The test of any investigation is its product, and we have seen too little of that to draw any conclusions. Almost everyone who works for the federal government is a Democrat or a Republican, but that doesn’t mean that they can’t do their jobs without bias. When it comes to police work, the question isn’t whether cops are biased against crooks, but whether investigators acting under constitutional limits uncover evidence of crimes that can be prosecuted.

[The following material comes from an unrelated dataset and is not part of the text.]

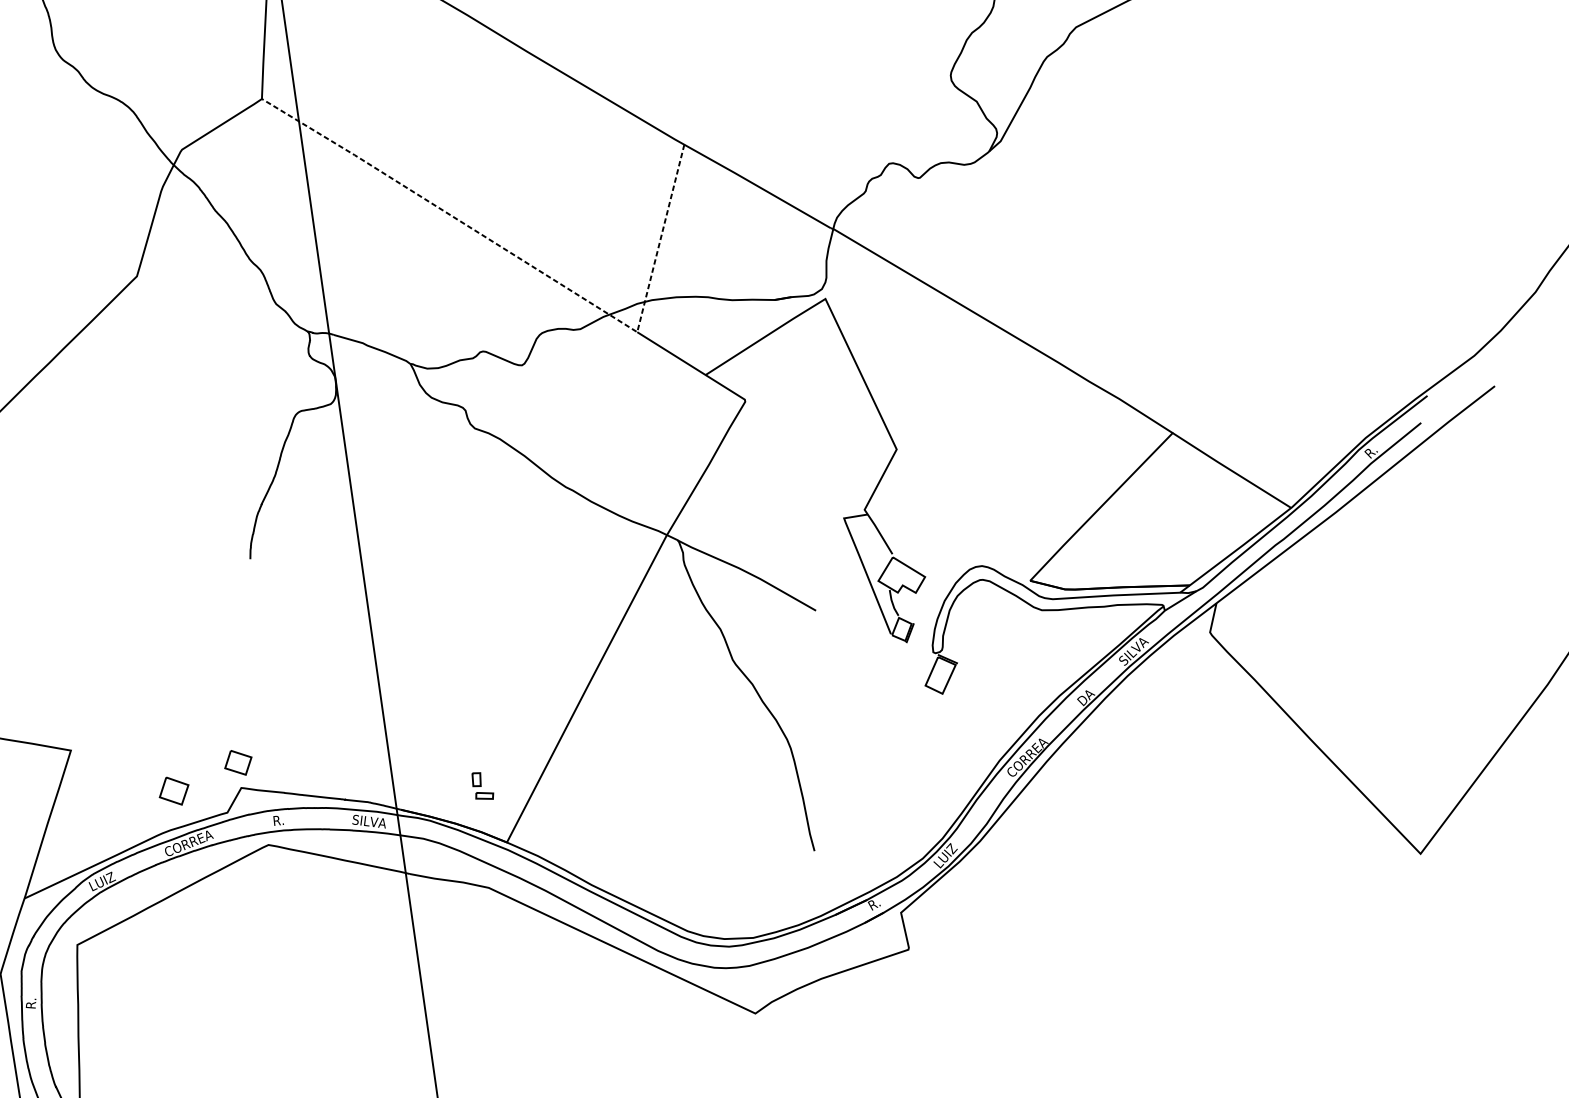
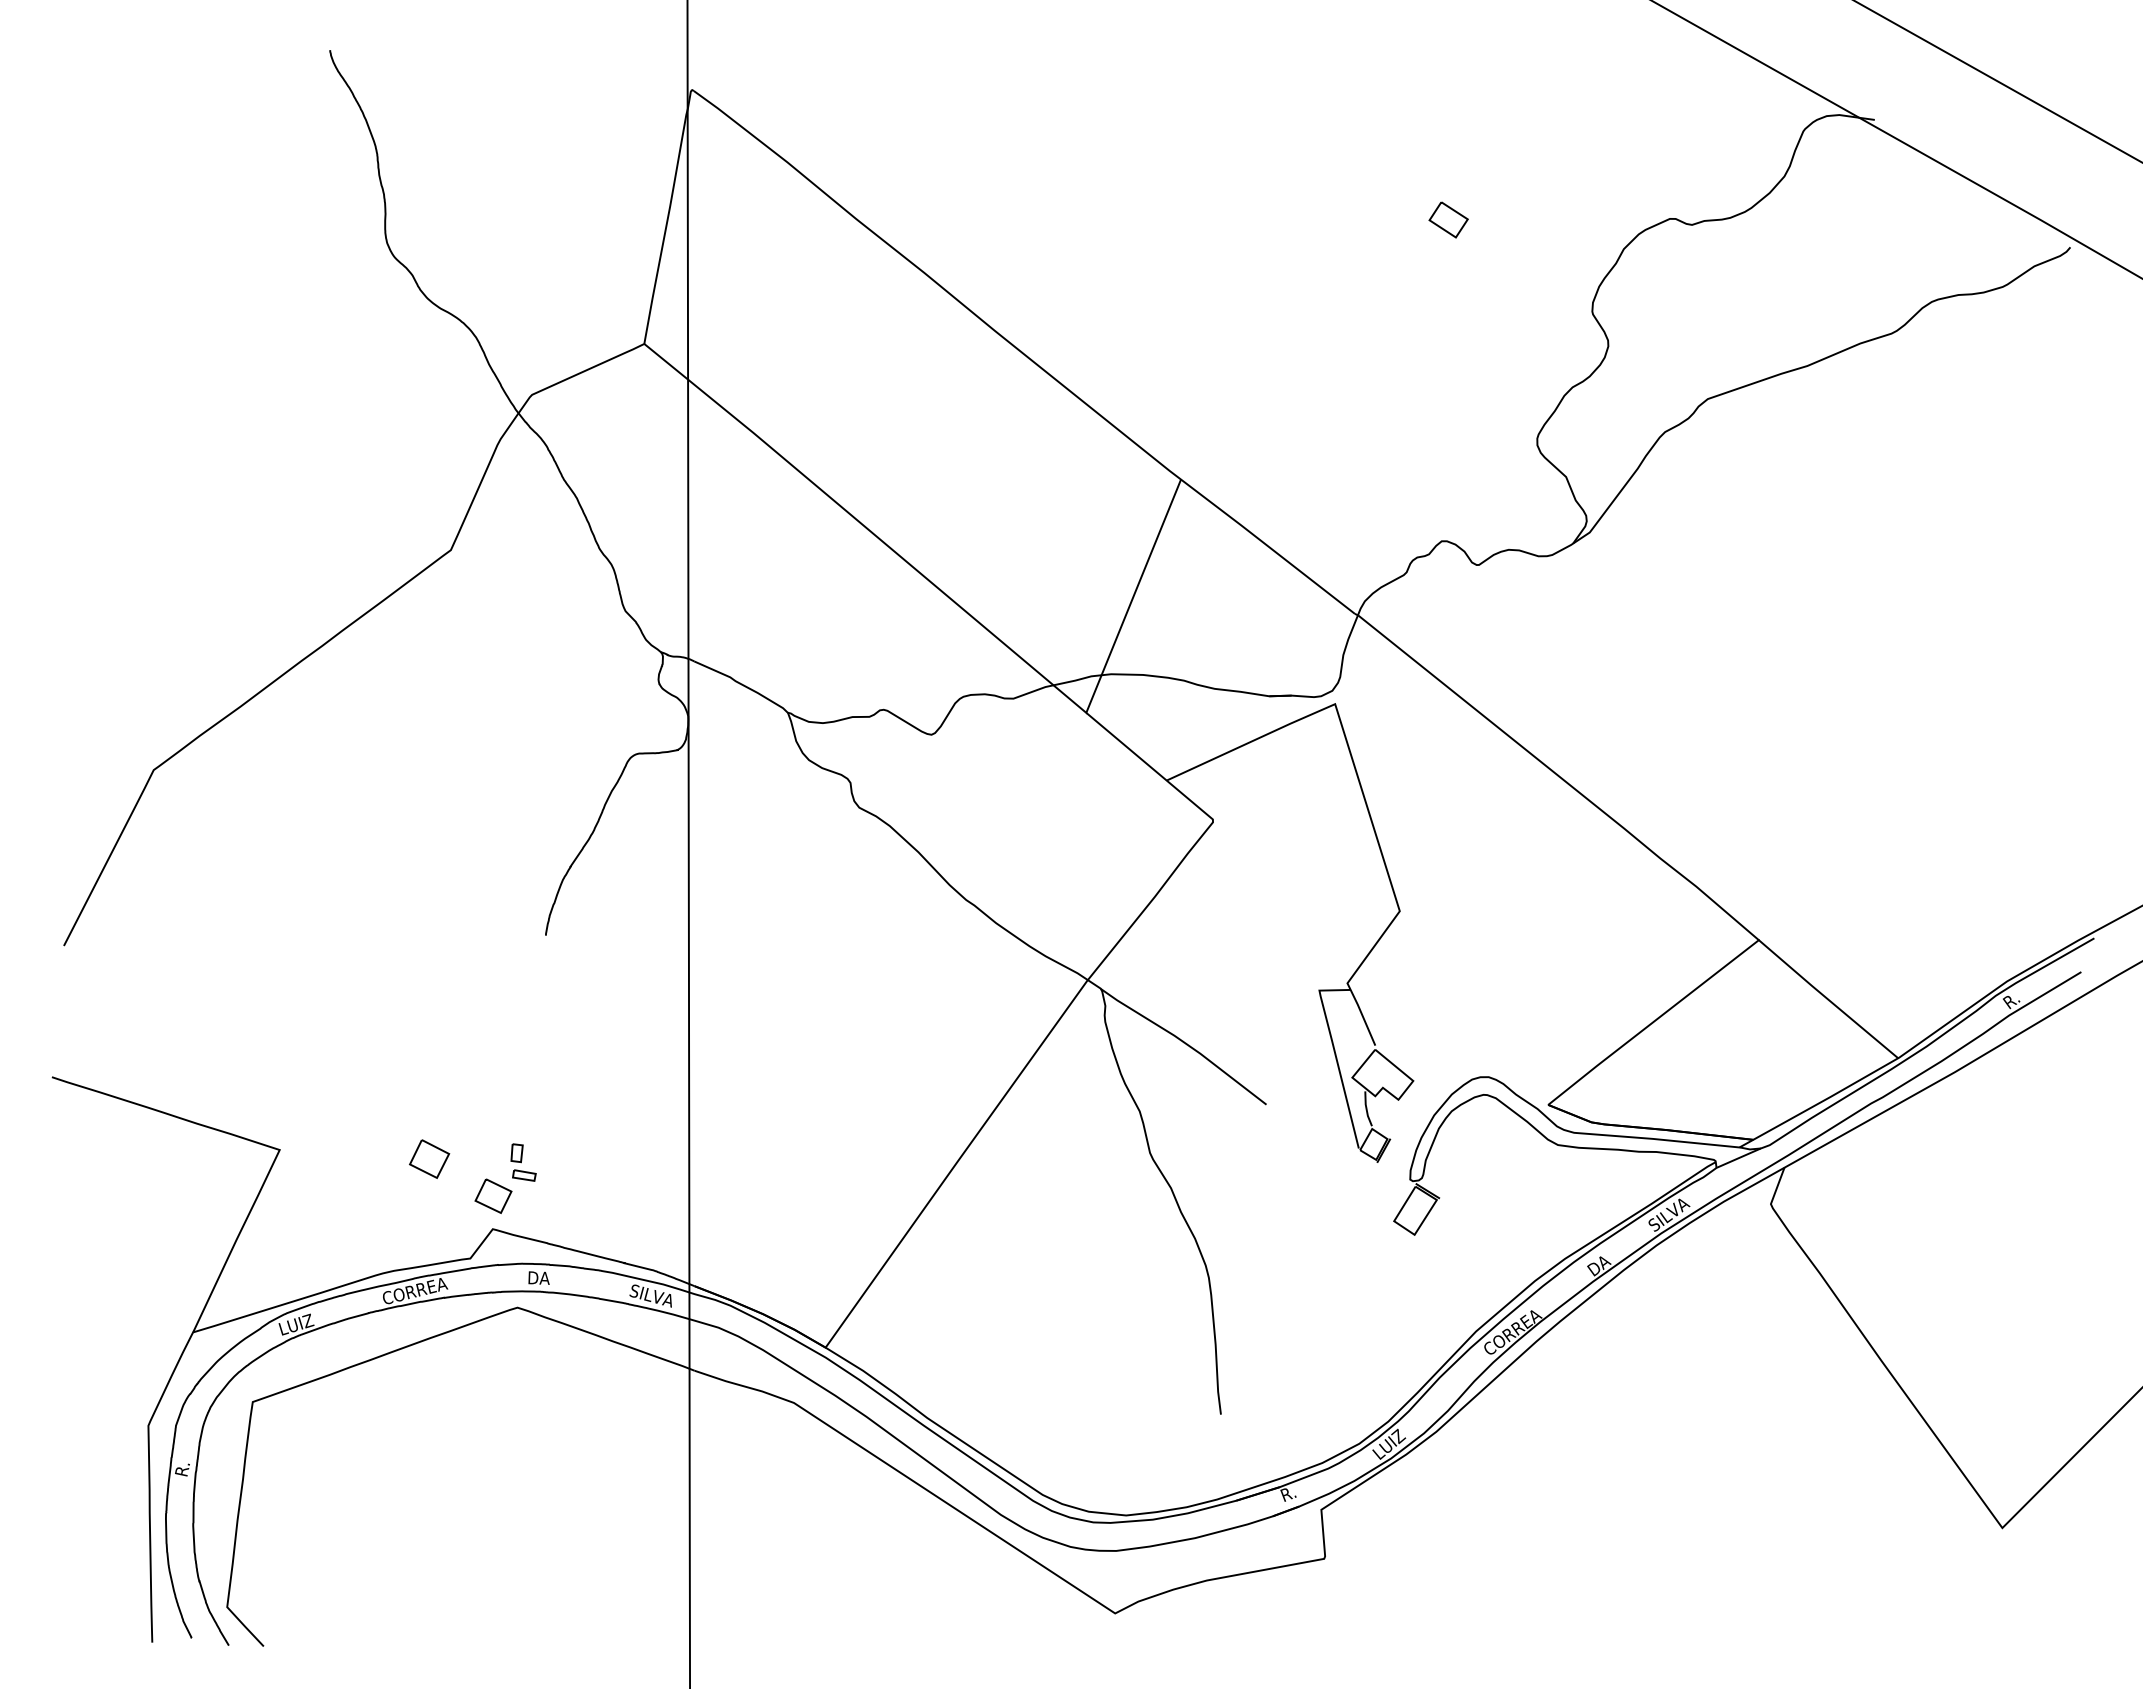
line: (531, 266) -> (961, 608), dashed -> solid
part: (482, 786) -> (523, 1162), moved
part: (174, 790) -> (429, 1158), moved
text: (282, 819) -> (539, 1277), R. -> DA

Judges will decide if the evidence is admissible and jurors will decide if the case has been proved beyond a reasonable doubt.

Until then, everyone else is just speculating about what might happen.

All that we know now about the Mueller investigation, beside the fact that it doesn’t leak information, is that Trump’s former campaign chairman has been indicted on charges of money laundering and other felonies and that two other people, including former National Security Adviser Michael Flynn, have pleaded guilty to lying to investigators about Russian contacts with the Trump team and are now cooperating with prosecutors.

And it may go no further than that. It would be short-sighted for Republicans to erode public trust in the FBI and the criminal justice system just to save the Trump administration from further embarrassment. It would also be a mistake for Democrats to stop asking questions about interference by law enforcement in politics just because they happen to like where this investigation seems to be headed.

If nothing else, the last year should have shown all Americans how quickly the political winds can change, and how important it is to have strong, independent institutions that can check and balance each other’s power. That’s something everyone should be able to value, no matter where they stand on the partisan divide.